I sit here, wanting to write something, wanting to spend my time writing something for other people to see on my blog. But I have no clue what to write about. I struggle for ideas because I feel like I don’t really have something to offer. This blog is just an extension of my brain, but I don’t know if anyone actually wants to read it.
School started a couple week ago for me, and my brother went back today. I haven’t actually been on campus for over a week now because of the way my schedule is currently, but that’s changing tomorrow.
So I started working on this post earlier, and I had some idea of where I was going with it, but now I’ve got no clue. And there’s something else that I want to write about now anyway.
I was talking about something with a friend the other day, and I got to the point that I didn’t know what to say and I felt awful so I just stopped responding. But before I did that, I told them that I didn’t know how to be human. I found out later that they didn’t want me to go, but they didn’t know what to say to make me stay either. At this point I know I can’t change what happened, but I just wish they’d at least tried cause I feel like they just gave up. And something would’ve been better than nothing. They would’ve at least been able to say that they tried.

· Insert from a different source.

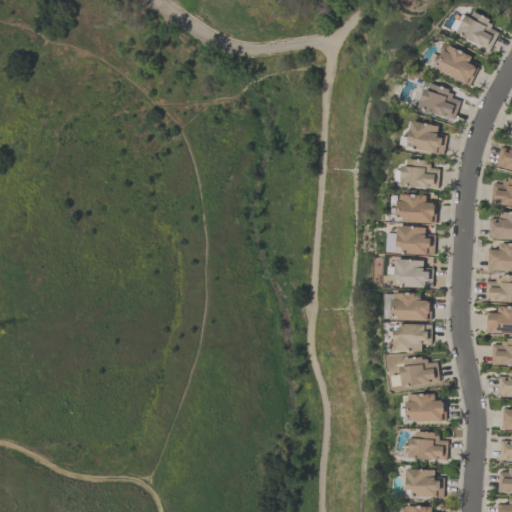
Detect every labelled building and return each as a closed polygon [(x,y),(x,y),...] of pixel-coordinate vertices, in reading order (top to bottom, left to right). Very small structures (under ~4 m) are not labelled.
[(488,22),(493,24),(491,28),(499,32),(490,49),(457,32),(462,22),(460,20),(463,14),(466,16),(466,15),(471,17),(474,11),(490,19),(488,22)] [(470,85),(436,68),(437,65),(436,65),(444,49),(445,50),(448,44),(472,56),(469,62),(479,67),(470,85)] [(454,118),(451,116),(450,118),(419,106),(426,88),(429,89),(432,83),(450,89),(449,92),(453,94),(452,97),(461,100),(454,118)] [(439,126),(437,133),(448,135),(444,155),(412,148),(412,147),(407,146),(409,136),(408,136),(409,129),(410,129),(412,120),(439,126)] [(511,169),(496,165),(501,146),(510,148),(511,141),(511,169)] [(403,165),(408,166),(408,158),(431,161),(431,168),(440,169),(438,188),(401,185),(403,165)] [(511,205),(490,203),(493,182),(503,184),(503,179),(508,180),(508,177),(511,177),(511,205)] [(437,203),(436,223),(403,221),(403,220),(399,220),(399,217),(397,217),(398,201),(400,201),(400,194),(427,195),(427,202),(437,203)] [(511,210),(511,238),(496,238),(495,237),(488,237),(489,217),(499,218),(500,210),(511,210)] [(402,253),(402,252),(397,251),(397,242),(396,241),(397,233),(398,233),(399,226),(426,227),(426,234),(436,235),(434,255),(402,253)] [(487,268),(488,249),(499,249),(499,242),(511,242),(511,269),(491,269),(491,268),(487,268)] [(432,288),(401,286),(401,285),(395,284),(397,259),(424,260),(424,268),(433,268),(432,288)] [(511,301),(485,300),(486,280),(495,281),(496,277),(501,277),(501,273),(511,273),(511,301)] [(399,320),(399,318),(393,318),(393,316),(392,316),(392,299),(395,299),(395,293),(421,293),(421,300),(431,300),(431,320),(399,320)] [(486,331),(487,312),(498,312),(498,305),(511,305),(511,333),(490,332),(486,331)] [(432,324),(431,344),(422,344),(422,351),(394,350),(394,325),(399,325),(399,323),(432,324)] [(403,358),(422,356),(422,360),(427,359),(428,363),(437,362),(439,382),(402,386),(402,385),(392,386),(391,376),(397,375),(396,368),(400,368),(400,366),(404,366),(403,358)] [(511,396),(505,396),(498,395),(498,375),(509,375),(509,369),(511,369),(511,396)] [(445,401),(446,421),(413,421),(413,420),(407,420),(407,417),(406,417),(406,401),(408,401),(408,394),(434,393),(434,401),(445,401)] [(503,408),(511,408),(511,428),(502,428),(503,408)] [(439,439),(447,440),(446,460),(409,457),(410,445),(407,445),(407,439),(411,439),(411,438),(415,438),(416,431),(434,432),(434,436),(439,436),(439,439)] [(511,440),(511,433),(511,460),(507,460),(507,459),(501,459),(502,440),(511,440)] [(509,471),(509,467),(511,467),(511,491),(498,491),(499,471),(509,471)] [(444,497),(412,496),(412,494),(406,494),(407,468),(435,469),(434,477),(444,477),(444,497)] [(511,511),(498,511),(499,504),(510,504),(510,497),(511,497),(511,511)]
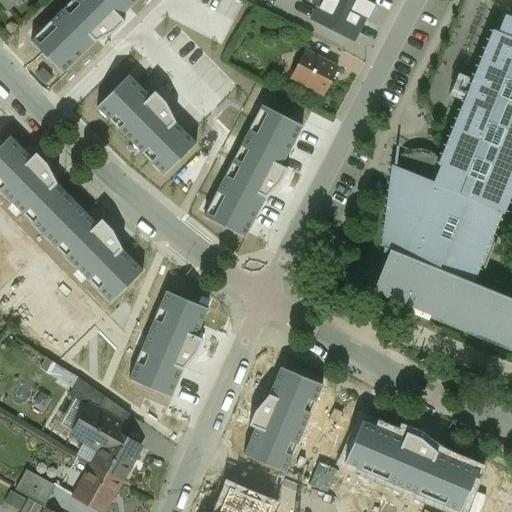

I realize that, you know, I’m not always the easiest person to deal with but if you make no effort to get me to stay, how can you expect me to know what you want?
The problem is, that, when things like that happen, I can’t just flip a switch and fix everything. My brain chemistry doesn’t work like that. I don’t know of anyone whose does.
Honestly, I cry when I get frustrated/upset. I can’t help it. It just kinda happens. I know I need to learn how to deal with confrontations – even though that really wasn’t one – but it’s something that’s much easier said than done.
Another thing I need to work on is not being so, frustrated, I guess, when people don’t respond back to me in the time I want them to. I know they’re busy. I know they have other things that they’re doing. But somehow I still manage to let it get under my skin that they’re “taking too long”. It’s stupid I know.